GERECHTSHOF AMSTERDAM

Afdeling civiel recht en belastingrecht
Team III (familie- en jeugdrecht)
zaaknummer : 200.307.738/01 KG
zaaknummer rechtbank : C/13/710670 / KG ZA 21-992 HH/MAH
arrest van de meervoudige familiekamer van 30 juli 2024
inzake
[de man] ,
wonende te [plaats A] ,
appellant,
tevens incidenteel geïntimeerde,
advocaat mr. R.M. Berendsen te Amsterdam,
tegen
[de vrouw] ,
wonende te [plaats B] , Oostenrijk,
geïntimeerde,
tevens incidenteel appellante,
advocaat mr. M.W. Renzen te Rotterdam.
Partijen worden hierna [de man] en [de vrouw] genoemd.

1.Het geding in hoger beroep

[de man] is bij dagvaarding van 24 februari 2022 in hoger beroep gekomen van een vonnis van de voorzieningenrechter in de rechtbank Amsterdam (hierna: de voorzieningenrechter) van 28 januari 2022, in kort geding gewezen tussen [de vrouw] als eiseres in conventie, tevens verweerster in reconventie, en [de man] als gedaagde in conventie, tevens eiser in reconventie.

[Opdrachten]
- A) Noem alle datums die in het arrest voorkomen.
- B) Herhaal woordelijk het deel van het arrest dat begint bij de woorden "Partijen worden hierna" en stop na "eiser in reconventie.".

[Verstrekt materiaal]
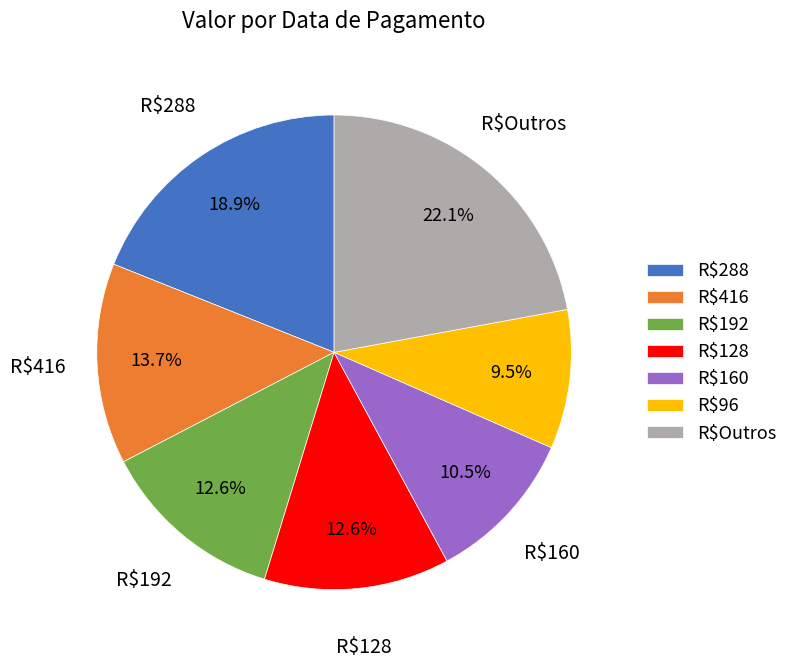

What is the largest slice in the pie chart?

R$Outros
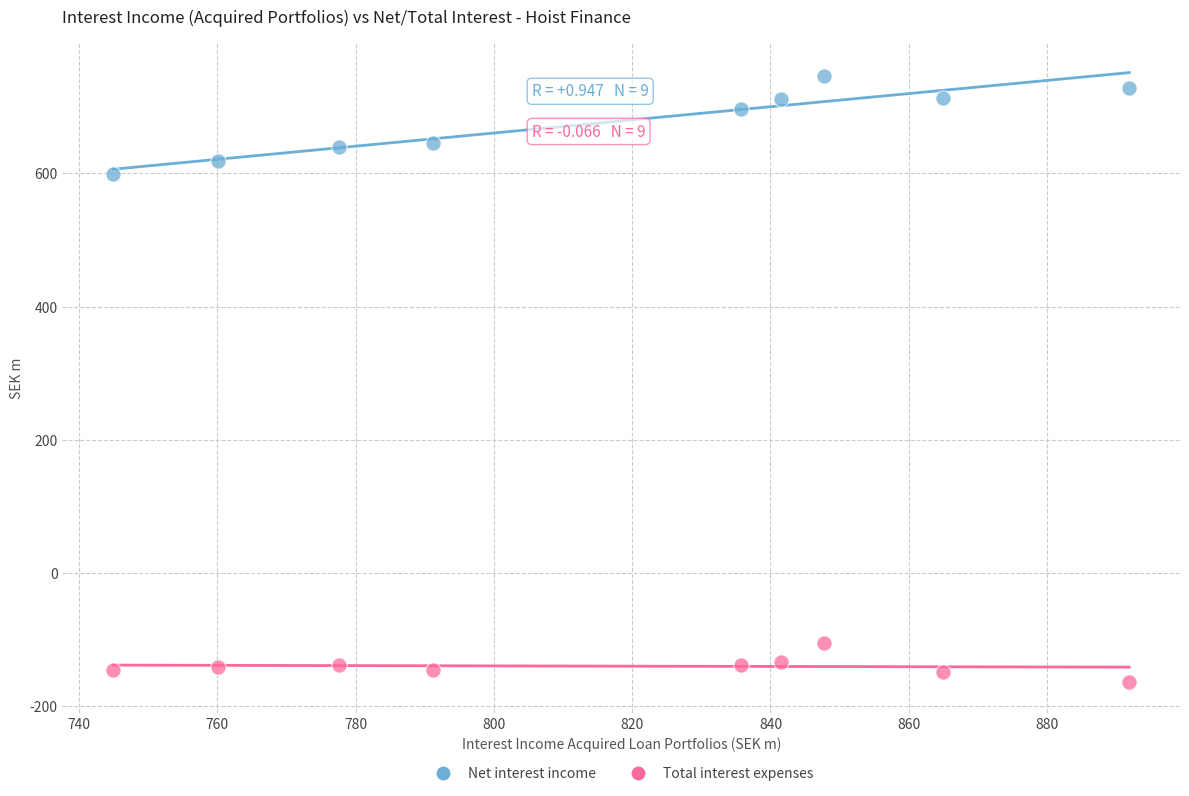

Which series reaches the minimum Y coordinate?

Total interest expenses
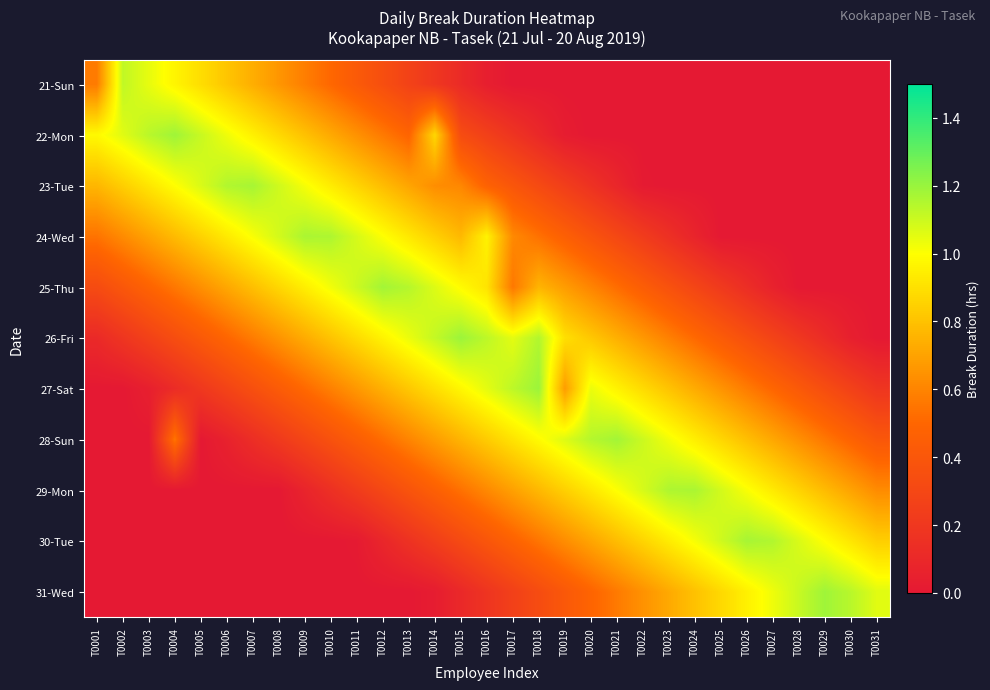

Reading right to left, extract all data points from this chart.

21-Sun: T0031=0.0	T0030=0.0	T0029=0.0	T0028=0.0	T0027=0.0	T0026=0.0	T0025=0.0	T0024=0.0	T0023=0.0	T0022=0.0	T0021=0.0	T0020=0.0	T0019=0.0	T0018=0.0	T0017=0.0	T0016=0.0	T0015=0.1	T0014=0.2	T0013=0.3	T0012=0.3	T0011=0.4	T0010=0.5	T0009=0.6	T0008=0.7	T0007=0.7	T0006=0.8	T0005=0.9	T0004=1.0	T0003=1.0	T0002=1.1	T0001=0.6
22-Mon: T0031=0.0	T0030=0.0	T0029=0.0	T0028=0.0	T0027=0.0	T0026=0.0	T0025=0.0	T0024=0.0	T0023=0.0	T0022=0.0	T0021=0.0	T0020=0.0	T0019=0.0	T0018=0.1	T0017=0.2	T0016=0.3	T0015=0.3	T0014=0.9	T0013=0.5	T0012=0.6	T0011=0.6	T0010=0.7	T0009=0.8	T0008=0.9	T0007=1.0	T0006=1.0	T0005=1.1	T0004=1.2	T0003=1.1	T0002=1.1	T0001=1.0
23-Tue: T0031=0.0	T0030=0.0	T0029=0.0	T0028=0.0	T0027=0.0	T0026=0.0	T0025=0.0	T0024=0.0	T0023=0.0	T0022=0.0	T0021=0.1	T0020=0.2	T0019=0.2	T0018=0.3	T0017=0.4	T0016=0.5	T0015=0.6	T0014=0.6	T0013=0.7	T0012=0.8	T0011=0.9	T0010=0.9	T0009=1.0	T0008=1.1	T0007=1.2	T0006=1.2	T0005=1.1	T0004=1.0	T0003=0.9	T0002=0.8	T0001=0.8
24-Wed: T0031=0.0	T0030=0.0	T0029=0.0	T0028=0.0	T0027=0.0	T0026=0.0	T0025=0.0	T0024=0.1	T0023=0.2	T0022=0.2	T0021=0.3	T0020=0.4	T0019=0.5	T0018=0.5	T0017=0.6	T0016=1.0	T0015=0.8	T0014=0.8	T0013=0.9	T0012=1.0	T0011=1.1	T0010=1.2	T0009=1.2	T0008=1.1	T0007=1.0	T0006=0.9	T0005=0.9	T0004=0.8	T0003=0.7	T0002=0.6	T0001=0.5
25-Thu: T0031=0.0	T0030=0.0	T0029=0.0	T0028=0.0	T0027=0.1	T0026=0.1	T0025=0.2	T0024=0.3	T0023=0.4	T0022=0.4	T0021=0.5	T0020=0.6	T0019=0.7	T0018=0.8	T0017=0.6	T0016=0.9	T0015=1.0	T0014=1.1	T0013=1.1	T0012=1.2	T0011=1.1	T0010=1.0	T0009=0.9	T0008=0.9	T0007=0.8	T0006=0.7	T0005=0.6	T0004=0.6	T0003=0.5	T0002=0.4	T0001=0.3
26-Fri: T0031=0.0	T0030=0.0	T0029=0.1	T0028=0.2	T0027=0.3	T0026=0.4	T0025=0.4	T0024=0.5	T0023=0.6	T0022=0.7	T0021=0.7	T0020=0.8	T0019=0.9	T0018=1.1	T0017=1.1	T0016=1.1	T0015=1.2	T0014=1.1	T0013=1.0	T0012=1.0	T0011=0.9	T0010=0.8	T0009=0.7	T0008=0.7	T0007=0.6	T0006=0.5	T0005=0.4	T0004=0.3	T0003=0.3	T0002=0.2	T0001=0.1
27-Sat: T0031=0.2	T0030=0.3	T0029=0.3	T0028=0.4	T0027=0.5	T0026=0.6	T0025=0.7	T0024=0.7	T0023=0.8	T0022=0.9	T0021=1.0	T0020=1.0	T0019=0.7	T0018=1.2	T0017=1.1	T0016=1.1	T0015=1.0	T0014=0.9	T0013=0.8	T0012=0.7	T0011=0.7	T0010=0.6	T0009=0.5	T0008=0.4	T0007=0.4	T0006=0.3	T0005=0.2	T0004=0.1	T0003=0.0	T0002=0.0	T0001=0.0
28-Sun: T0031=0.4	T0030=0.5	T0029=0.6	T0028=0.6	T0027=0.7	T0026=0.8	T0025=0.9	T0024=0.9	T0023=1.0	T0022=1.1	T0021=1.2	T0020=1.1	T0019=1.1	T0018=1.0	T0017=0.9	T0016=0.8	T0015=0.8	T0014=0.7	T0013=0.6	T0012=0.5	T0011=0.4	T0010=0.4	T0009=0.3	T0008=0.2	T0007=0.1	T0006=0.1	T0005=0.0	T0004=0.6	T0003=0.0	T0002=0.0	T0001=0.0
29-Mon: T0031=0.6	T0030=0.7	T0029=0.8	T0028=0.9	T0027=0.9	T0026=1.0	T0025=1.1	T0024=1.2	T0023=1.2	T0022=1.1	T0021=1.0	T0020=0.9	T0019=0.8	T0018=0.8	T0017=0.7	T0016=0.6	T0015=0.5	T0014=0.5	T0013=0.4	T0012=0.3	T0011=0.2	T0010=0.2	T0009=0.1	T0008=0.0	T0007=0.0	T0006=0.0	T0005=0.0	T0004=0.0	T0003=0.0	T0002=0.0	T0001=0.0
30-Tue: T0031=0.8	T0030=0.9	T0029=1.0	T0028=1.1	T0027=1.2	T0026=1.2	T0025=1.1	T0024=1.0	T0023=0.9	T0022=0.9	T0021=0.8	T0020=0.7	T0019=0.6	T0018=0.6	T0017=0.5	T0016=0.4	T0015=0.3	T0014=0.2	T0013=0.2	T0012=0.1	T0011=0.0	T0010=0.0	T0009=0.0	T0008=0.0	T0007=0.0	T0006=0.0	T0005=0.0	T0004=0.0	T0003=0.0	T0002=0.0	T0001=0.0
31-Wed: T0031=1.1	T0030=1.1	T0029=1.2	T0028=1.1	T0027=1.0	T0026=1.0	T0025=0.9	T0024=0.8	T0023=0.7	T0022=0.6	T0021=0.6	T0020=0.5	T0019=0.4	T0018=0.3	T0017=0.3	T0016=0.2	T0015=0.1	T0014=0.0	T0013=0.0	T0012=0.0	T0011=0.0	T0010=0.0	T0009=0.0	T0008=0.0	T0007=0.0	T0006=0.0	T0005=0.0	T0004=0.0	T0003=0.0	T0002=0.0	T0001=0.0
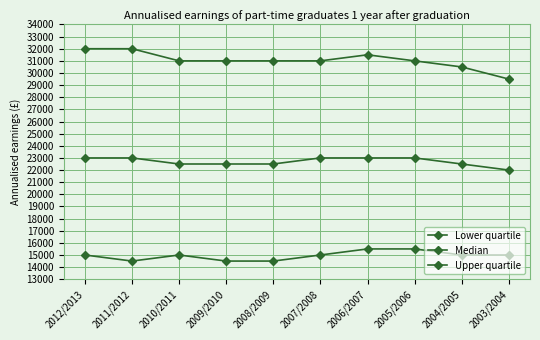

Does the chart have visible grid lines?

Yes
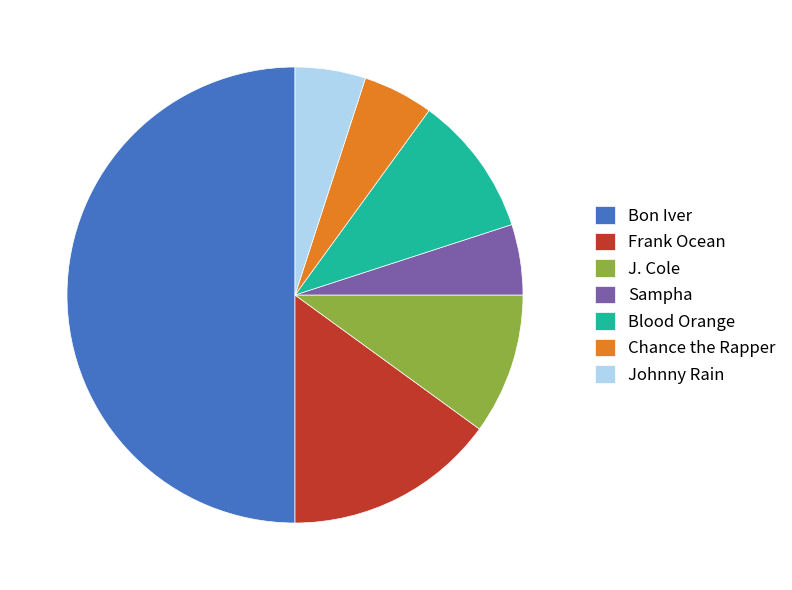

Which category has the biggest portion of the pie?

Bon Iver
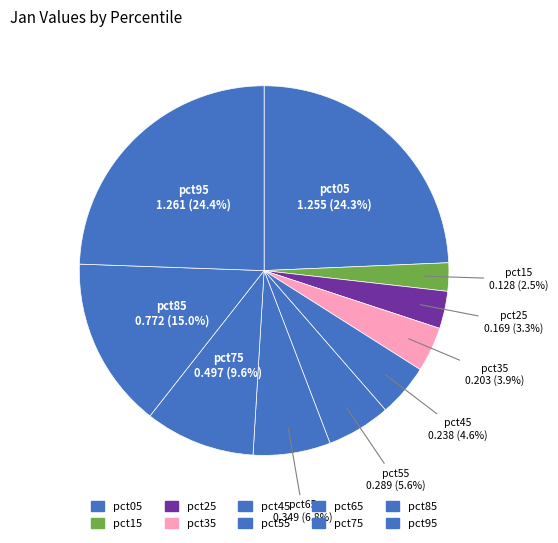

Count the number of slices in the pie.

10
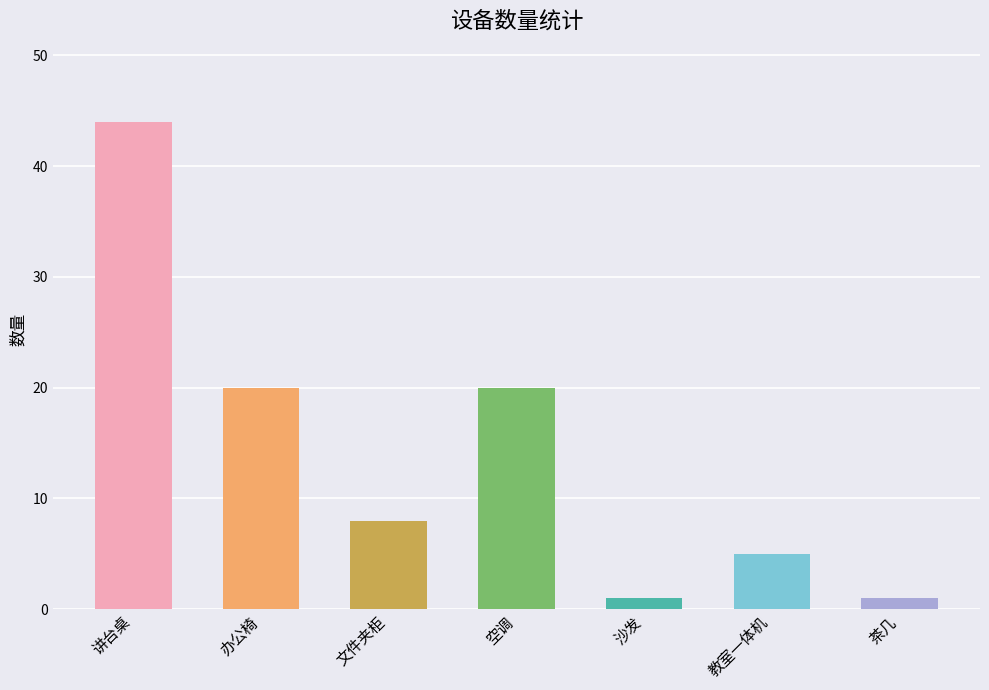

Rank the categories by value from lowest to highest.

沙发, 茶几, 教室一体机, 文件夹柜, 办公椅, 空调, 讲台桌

[Antwoorden]
- A) 30 juli 2024, 24 februari 2022, 28 januari 2022

- B)
Partijen worden hierna [de man] en [de vrouw] genoemd.

1.Het geding in hoger beroep

[de man] is bij dagvaarding van 24 februari 2022 in hoger beroep gekomen van een vonnis van de voorzieningenrechter in de rechtbank Amsterdam (hierna: de voorzieningenrechter) van 28 januari 2022, in kort geding gewezen tussen [de vrouw] als eiseres in conventie, tevens verweerster in reconventie, en [de man] als gedaagde in conventie, tevens eiser in reconventie.